Problem 17 - Entrance Test

The series is: 1 + 4x + 7x^2 + 10x^3 + ... This is an arithmetico-geometric series where the coefficients 1, 4, 7, 10, ... form an AP with first term 1 and common difference 3, and the powers of x form a GP. The general term is (1 + 3(n-1)) x^{n-1} = (3n - 2)x^{n-1} for n ≥ 1. The sum S = Σ_{n=1}^∞ (3n-2)x^{n-1}. We can write S = Σ_{n=1}^∞ (3n-2)x^{n-1} = 3 Σ_{n=1}^∞ n x^{n-1} - 2 Σ_{n=1}^∞ x^{n-1}. We know: Σ_{n=1}^∞ x^{n-1} = 1/(1-x) for |x|<1. And Σ_{n=1}^∞ n x^{n-1} = 1/(1-x)^2 for |x|<1. (This is the derivative of Σ x^n = x/(1-x), or standard result.) So S = 3 * [1/(1-x)^2] - 2 * [1/(1-x)] = 3/(1-x)^2 - 2/(1-x). Combine over common denominator (1-x)^2: S = [3 - 2(1-x)] / (1-x)^2 = [3 - 2 + 2x] / (1-x)^2 = (1 + 2x) / (1-x)^2. Wait, that gives (1+2x)/(1-x)^2. But this is not among the options.

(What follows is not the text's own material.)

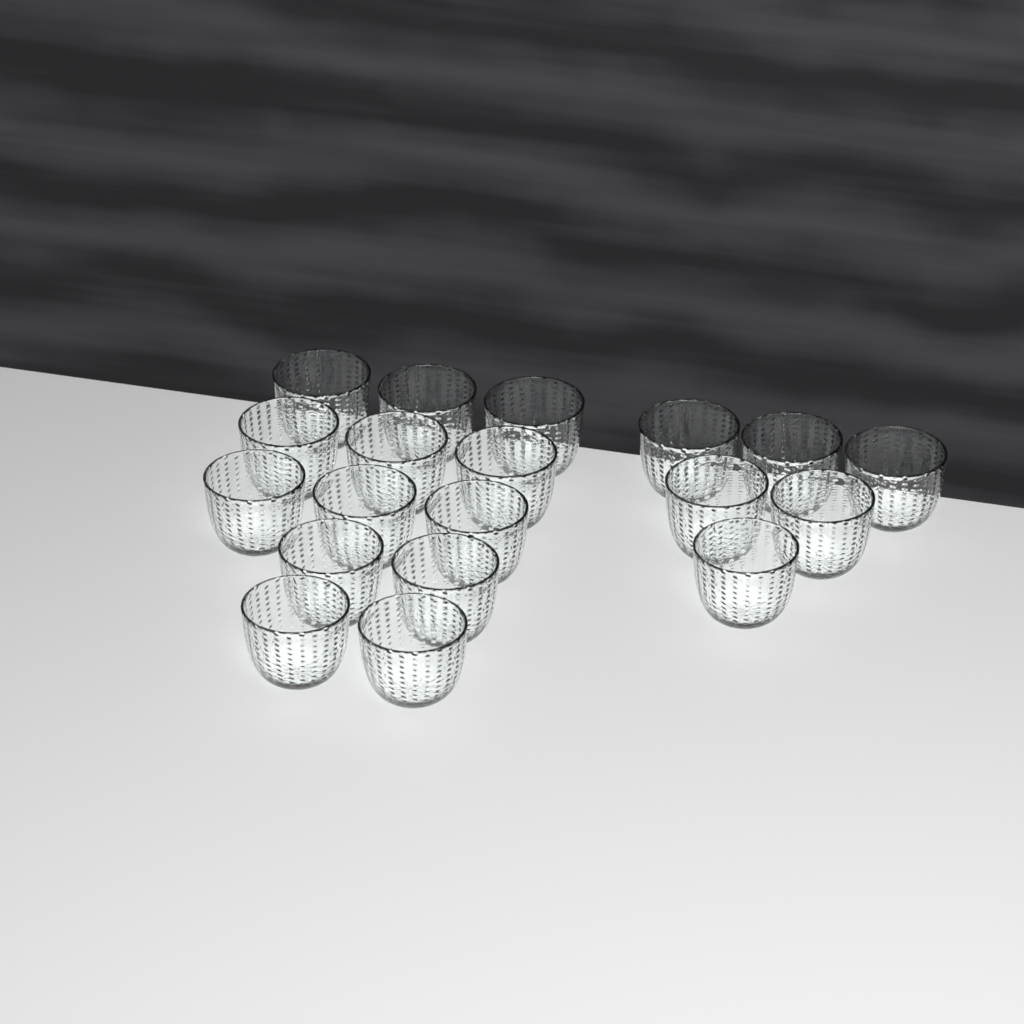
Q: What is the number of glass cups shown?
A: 19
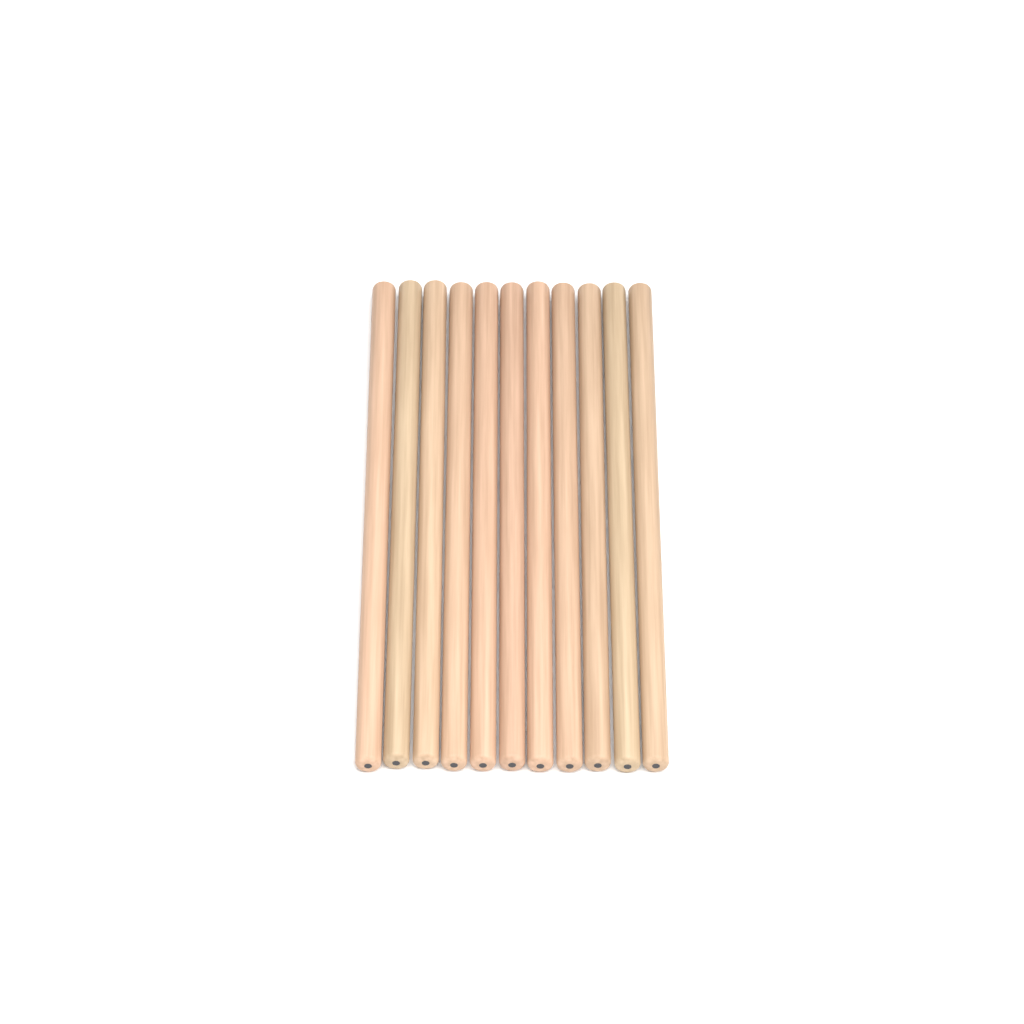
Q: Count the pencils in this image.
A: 11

Let me re-check the coefficient: The series is 1 + 4x + 7x^2 + 10x^3 + ... For n=1: coefficient 1 = 3(1)-2 = 1. For n=2: coefficient 4 = 3(2)-2 = 4. For n=3: coefficient 7 = 3(3)-2 = 7. For n=4: coefficient 10 = 3(4)-2 = 10. Yes. So the general term is (3n-2)x^{n-1}. Sum S = Σ_{n=1}∞ (3n-2)x^{n-1} = 3Σ n x^{n-1} - 2Σ x^{n-1}. Σ n x^{n-1} from n=1 to ∞ = 1/(1-x)^2. Σ x^{n-1} = 1/(1-x). So S = 3/(1-x)^2 - 2/(1-x) = [3 - 2(1-x)]/(1-x)^2 = [3 - 2 + 2x]/(1-x)^2 = (1+2x)/(1-x)^2. This is not among the options. The options are: (1+x)/(1-x)^2, (1-2x)/(1-x)^2, (1+x)/(1-2x)^2, (1-x)/(1-2x)^2. None match (1+2x)/(1-x)^2. Perhaps the series is 1 + 3x + 5x^2 + 7x^3 + ... (odd numbers)? Then the sum would be (1+x)/(1-x)^2. But the given series is 1 + 4x + 7x^2 + 10x^3, which has differences of 3. Let me check if the series might be 1 + 3x + 5x^2 + 7x^3 + ... (common difference 2). Then general term (2n-1)x^{n-1}. Sum = Σ(2n-1)x^{n-1} = 2/(1-x)^2 - 1/(1-x) = [2 - (1-x)]/(1-x)^2 = (1+x)/(1-x)^2. This matches Option A. Given the options, the intended series is likely 1 + 3x + 5x^2 + 7x^3 + ... So the answer is (1+x)/(1-x)^2.